Instruction:
Write out every line of the data below without changing a single character.

Extracted records:
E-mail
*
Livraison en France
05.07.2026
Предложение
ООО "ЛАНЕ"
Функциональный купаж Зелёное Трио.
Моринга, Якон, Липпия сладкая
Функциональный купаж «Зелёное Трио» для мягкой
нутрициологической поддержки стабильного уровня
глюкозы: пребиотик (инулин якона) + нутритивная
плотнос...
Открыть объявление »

Written answer:
E-mail
*
Livraison en France
05.07.2026
Предложение
ООО "ЛАНЕ"
Функциональный купаж Зелёное Трио.
Моринга, Якон, Липпия сладкая
Функциональный купаж «Зелёное Трио» для мягкой
нутрициологической поддержки стабильного уровня
глюкозы: пребиотик (инулин якона) + нутритивная
плотнос...
Открыть объявление »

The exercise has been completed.